Questo lunghissimo preambolo, necessario per chiarire i tratti della situazione, ha portato in molti a chiedersi per quale motivo una persona così fragile o così pericolosa (a seconda dei punti di vista) sia stata sostenuta da mega aziende globali solo perché portava fatturati astronomici. Da una parte infatti negli ultimi anni l’approccio etico dei mercati si è dovuto riallineare, almeno superficialmente, a nuovi standard di correttezza linguistica e sociale, spinto da richieste che arrivavano da movimenti politici di successo planetario come quello per i diritti civili e quello per la crisi climatica.
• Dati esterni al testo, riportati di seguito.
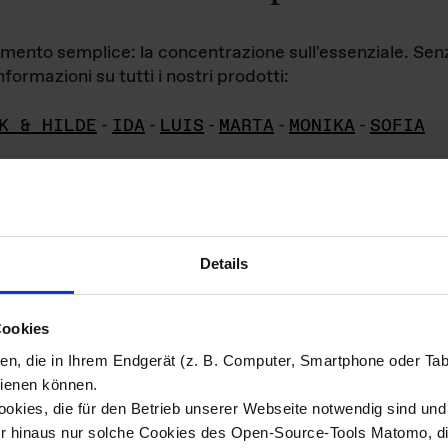
iamento semplice: la concentrazione sull'essenziale. Se
formazioni su tutti i nostri prodotti:
K & HILDE
-
IDA
-
LUIS
-
MARTA
-
MONIKA
-
SOFIA
Details
hivio di imm
Cookies
ien, die in Ihrem Endgerät (z. B. Computer, Smartphone oder Ta
ini!
ienen können.
kies, die für den Betrieb unserer Webseite notwendig sind und f
Das ganze 
re del materiale fotografico sono detenuti da
er hinaus nur solche Cookies des Open-Source-Tools Matomo, die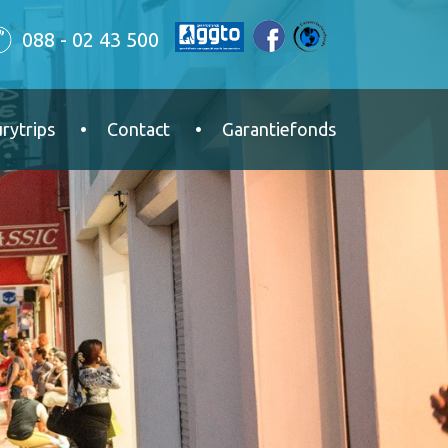
088 - 02 43 500
rytrips
Contact
Garantiefonds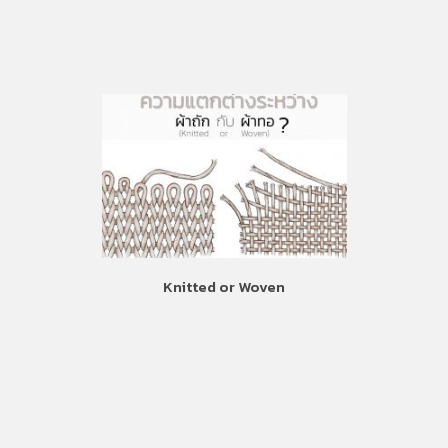
Knitted or Woven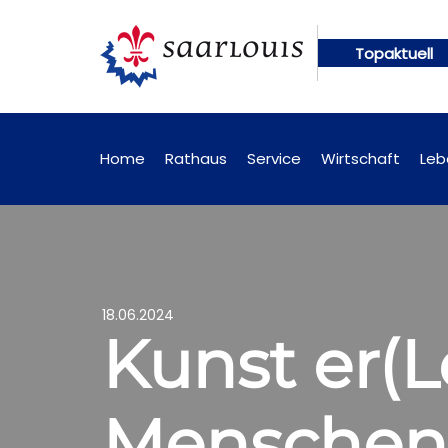
Topaktuell
ngen künftig online abrufbar
Öffentliche Bekann
Home
Rathaus
Service
Wirtschaft
Leb
18.06.2024
Kunst er(L
Menschen 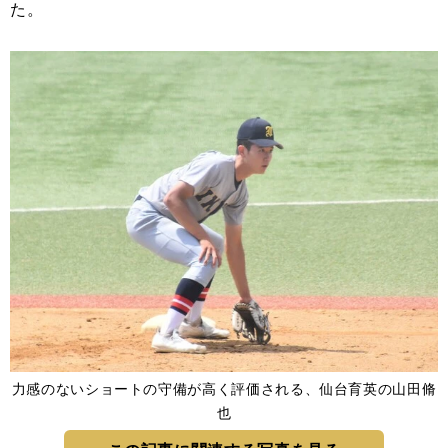
た。
力感のないショートの守備が高く評価される、仙台育英の山田脩
也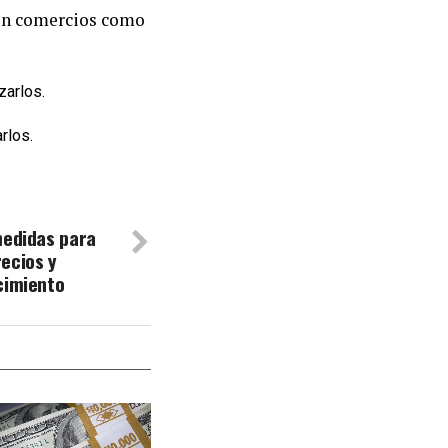
 en comercios como
rlos.
medidas para
ecios y
cimiento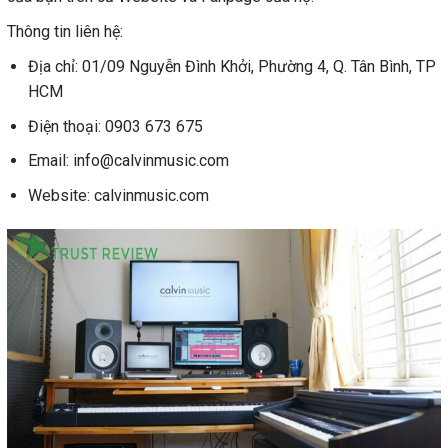
Thông tin liên hệ:
Địa chỉ: 01/09 Nguyễn Đình Khởi, Phường 4, Q. Tân Bình, TP
HCM
Điện thoại: 0903 673 675
Email: info@calvinmusic.com
Website: calvinmusic.com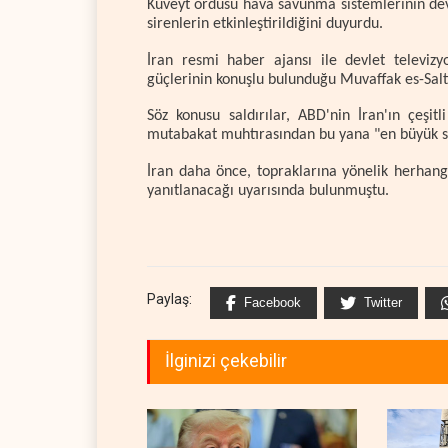
Kuveyt ordusu hava savunma sistemlerinin devr
sirenlerin etkinleştirildiğini duyurdu.
İran resmi haber ajansı ile devlet televi
güçlerinin konuşlu bulunduğu Muvaffak es-Salti 
Söz konusu saldırılar, ABD'nin İran'ın çeşit
mutabakat muhtırasından bu yana "en büyük sa
İran daha önce, topraklarına yönelik herhangi
yanıtlanacağı uyarısında bulunmuştu.
Paylaş:
Facebook
Twitter
İlginizi çekebilir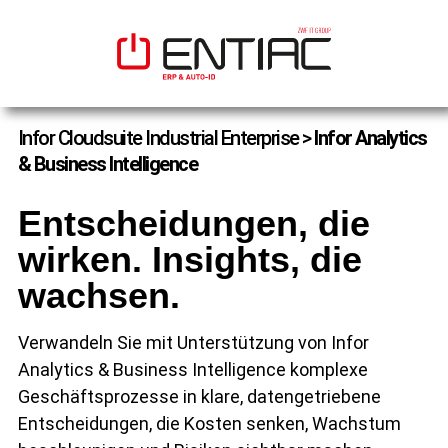
Infor Cloudsuite Industrial Enterprise
>
Infor Analytics
& Business Intelligence
Entscheidungen, die
wirken. Insights, die
wachsen.
Verwandeln Sie mit Unterstützung von Infor
Analytics & Business Intelligence komplexe
Geschäftsprozesse in klare, datengetriebene
Entscheidungen, die Kosten senken, Wachstum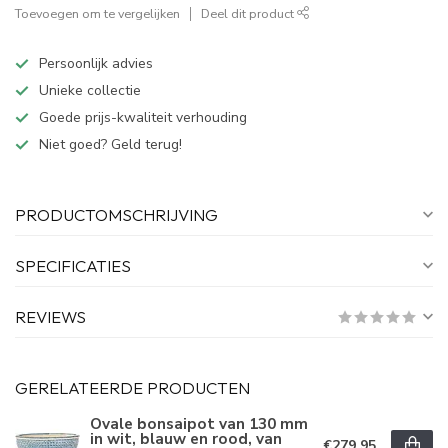
Toevoegen om te vergelijken
Deel dit product
Persoonlijk advies
Unieke collectie
Goede prijs-kwaliteit verhouding
Niet goed? Geld terug!
PRODUCTOMSCHRIJVING
SPECIFICATIES
REVIEWS
GERELATEERDE PRODUCTEN
Ovale bonsaipot van 130 mm
in wit, blauw en rood, van
€279,95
Dall’altra il caro vecchio capitalismo continua ad avere come unico obiettivo quello della crescita e ogni impedimento che si trasforma in un rallentamento dei fatturati viene rimosso.

Il perdono

La moda in particolare, regno di aziende miliardarie e di successi planetari, ha un legame molto stretto con il mondo delle celebrità, e tra i due si svolge da tempo un ininterrotto flusso di soldi ma anche un dialogo profondo, a volte così radicato da rendere le due entità indistinguibili. Il problema è che da una parte c’è un’azienda strutturata e attenta, dall’altra c’è una persona, interessante ma umana.
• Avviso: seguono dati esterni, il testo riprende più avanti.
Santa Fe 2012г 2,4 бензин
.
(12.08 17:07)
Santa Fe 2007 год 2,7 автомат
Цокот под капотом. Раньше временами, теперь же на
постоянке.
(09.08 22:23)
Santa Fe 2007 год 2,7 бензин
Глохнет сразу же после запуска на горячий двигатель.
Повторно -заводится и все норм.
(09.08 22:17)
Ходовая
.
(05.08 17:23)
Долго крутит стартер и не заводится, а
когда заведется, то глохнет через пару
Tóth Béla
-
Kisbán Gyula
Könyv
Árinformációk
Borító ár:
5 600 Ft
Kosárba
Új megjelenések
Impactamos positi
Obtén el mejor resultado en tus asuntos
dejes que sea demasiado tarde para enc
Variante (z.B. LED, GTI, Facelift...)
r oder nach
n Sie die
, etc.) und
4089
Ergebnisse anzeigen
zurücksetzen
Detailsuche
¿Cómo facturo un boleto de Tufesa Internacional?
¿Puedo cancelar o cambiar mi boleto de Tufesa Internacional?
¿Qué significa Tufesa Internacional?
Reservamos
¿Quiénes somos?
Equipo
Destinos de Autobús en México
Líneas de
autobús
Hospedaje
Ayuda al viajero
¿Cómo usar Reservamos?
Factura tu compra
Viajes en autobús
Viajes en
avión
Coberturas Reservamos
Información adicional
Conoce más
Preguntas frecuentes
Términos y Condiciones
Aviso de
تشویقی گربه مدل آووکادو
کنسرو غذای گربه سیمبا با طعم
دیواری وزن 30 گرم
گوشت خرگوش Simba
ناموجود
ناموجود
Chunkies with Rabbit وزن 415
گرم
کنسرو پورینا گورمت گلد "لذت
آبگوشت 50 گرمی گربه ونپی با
Il rapporto si costruisce infatti attraverso contratti scritti da orde di legali dentro i quali esistono clausole di rescissione nel caso la superstar decida di appoggiare cause che sono lontane dai principi etici del marchio. Si chiamano clausole morali e se ci sono nei contratti vuol dire che ci si aspetta che possano essere usate. La razionalità legale ha però negli ultimi tempi ceduto il passo a una specie di accondiscendenza generalizzata, e molti comportamenti problematici delle persone famose (l’uso dei figli come tool di comunicazione dei Ferragnez o le sorelle Kardashian che usano l’aggettivo “anoressica” per farsi complimenti) vengono accettati e affrancati da ogni tipo di giudizio negativo. Anche tutti i comportamenti di Kanye ricadono in questa fattispecie.

Questo perché, se la persona è estremamente famosa, si tende a perdonare quelle che vengono percepite come piccole mancanze o momentanee dimenticanze, tanto che questo tipo di episodi vengono chiamati in gergo shitstorm, cioè veloci e fugaci tempeste che sollevano sporcizia ma che presto si placano.
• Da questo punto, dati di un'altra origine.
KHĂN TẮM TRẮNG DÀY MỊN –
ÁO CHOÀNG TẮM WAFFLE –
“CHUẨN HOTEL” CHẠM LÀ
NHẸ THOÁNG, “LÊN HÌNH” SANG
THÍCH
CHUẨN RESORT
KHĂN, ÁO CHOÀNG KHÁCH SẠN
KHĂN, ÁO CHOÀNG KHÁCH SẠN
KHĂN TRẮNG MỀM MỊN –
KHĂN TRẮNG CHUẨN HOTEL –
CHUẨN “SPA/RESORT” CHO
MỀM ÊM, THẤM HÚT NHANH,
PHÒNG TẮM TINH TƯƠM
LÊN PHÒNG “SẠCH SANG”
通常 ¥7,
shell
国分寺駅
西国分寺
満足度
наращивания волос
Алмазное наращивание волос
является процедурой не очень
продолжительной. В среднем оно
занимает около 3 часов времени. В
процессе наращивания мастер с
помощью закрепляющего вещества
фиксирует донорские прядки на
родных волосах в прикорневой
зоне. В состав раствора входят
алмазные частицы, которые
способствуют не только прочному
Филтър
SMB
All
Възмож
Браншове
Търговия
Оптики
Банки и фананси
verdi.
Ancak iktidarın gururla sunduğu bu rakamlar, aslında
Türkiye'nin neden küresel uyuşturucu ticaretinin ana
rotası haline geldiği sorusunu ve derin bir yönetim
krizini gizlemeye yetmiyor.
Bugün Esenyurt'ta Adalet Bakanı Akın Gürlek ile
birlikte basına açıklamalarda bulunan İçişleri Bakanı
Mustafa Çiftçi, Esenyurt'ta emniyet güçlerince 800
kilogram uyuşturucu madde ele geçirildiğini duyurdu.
La potenza di persone come Kanye West o le Kardashian da un punto di vista commerciale è immensa, e la velocità attraverso la quale un messaggio viene da loro veicolato non è neanche lontanamente paragonabile a una classica pubblicità su un giornale o in tv, ma è anche vero che il loro stile di vita, la rappresentazione di sé stessi o semplicemente quello che dicono, spesso solleva più di un dubbio.

Sta diventando sempre più difficile per i marchi (e dopo la questione West lo sarà anche di più) trovare un bilanciamento tra sbandierate istanze etiche e pratiche di comunicazione, e sta diventando sempre più complesso parlare bene e razzolare male. Tutto questo è molto probabile che comporterà il ripensamento di molte collaborazioni con celebrity e influencer, ma quello che dovrebbe lasciare a noi è un senso di distacco, freddo e razionale, da un modo di far passare contenuti imperfetto che ogni giorno di più mostra crepe profondissime.